EXERCISE TASKS:
(1) Reproduce the congruence thread below word for word between "How to find" and "factors of $42$.", inclusive.
(2) For each statement (a), (b) and (c), state yes or no according to the congruence thread below, and quote the words of the thread that decide it.
(a) The thread states that 42 has 8 positive factors.
(b) In the formula $b = a + kn$, the thread takes $k$ to be a natural number.
(c) The reply says that finding the natural numbers dividing 42 is not enough.

PASSAGE GIVEN:

How to calculate congruence for all $n\in\mathbb{N}$?

Question

We have

$43 \equiv 1 \mod n$.

How to find all $n\in\mathbb{N}$?

So I know formula $b = a + kn$, where $k\in\mathbb{Z}$. It looks to me like I need to calculate all combinations of $k$ and $n$ which will give $42$, or to find all natural numbers which are dividing $42$.

Am I missing something obvious, and if so, what is the easiest way to calculate all n's?

Answer 1

It looks to me like I need to calculate all... natural numbers which are dividing $42$.

Am I missing something obvious?

It's true that it suffices to compute all the natural numbers which divide $42$. There are only $8$ (positive) factors of $42$.

STORED ROWS:
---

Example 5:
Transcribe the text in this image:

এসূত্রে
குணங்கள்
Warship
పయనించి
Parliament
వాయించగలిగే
---
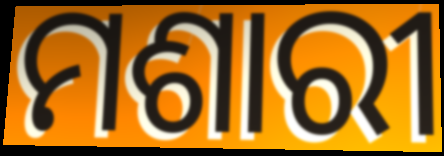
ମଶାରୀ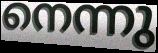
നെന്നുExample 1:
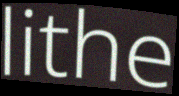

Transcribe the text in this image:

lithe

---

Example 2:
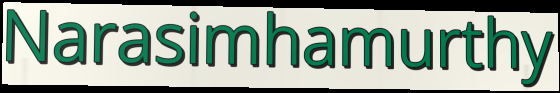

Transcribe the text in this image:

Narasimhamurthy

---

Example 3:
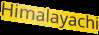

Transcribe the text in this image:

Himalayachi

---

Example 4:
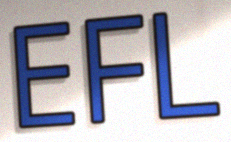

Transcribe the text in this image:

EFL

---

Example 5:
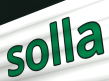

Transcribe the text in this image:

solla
==
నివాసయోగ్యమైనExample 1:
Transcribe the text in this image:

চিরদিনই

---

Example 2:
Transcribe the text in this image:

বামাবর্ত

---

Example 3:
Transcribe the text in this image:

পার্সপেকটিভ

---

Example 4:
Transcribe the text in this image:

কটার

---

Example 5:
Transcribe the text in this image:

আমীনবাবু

WRITTEN RESPONSES:
(1)
How to find all $n\in\mathbb{N}$?

So I know formula $b = a + kn$, where $k\in\mathbb{Z}$. It looks to me like I need to calculate all combinations of $k$ and $n$ which will give $42$, or to find all natural numbers which are dividing $42$.

Am I missing something obvious, and if so, what is the easiest way to calculate all n's?

Answer 1

It looks to me like I need to calculate all... natural numbers which are dividing $42$.

Am I missing something obvious?

It's true that it suffices to compute all the natural numbers which divide $42$. There are only $8$ (positive) factors of $42$.

(2)
(a) Yes: "There are only $8$ (positive) factors of $42$."
(b) No: "where $k\in\mathbb{Z}$"
(c) No: "It's true that it suffices to compute all the natural numbers which divide $42$."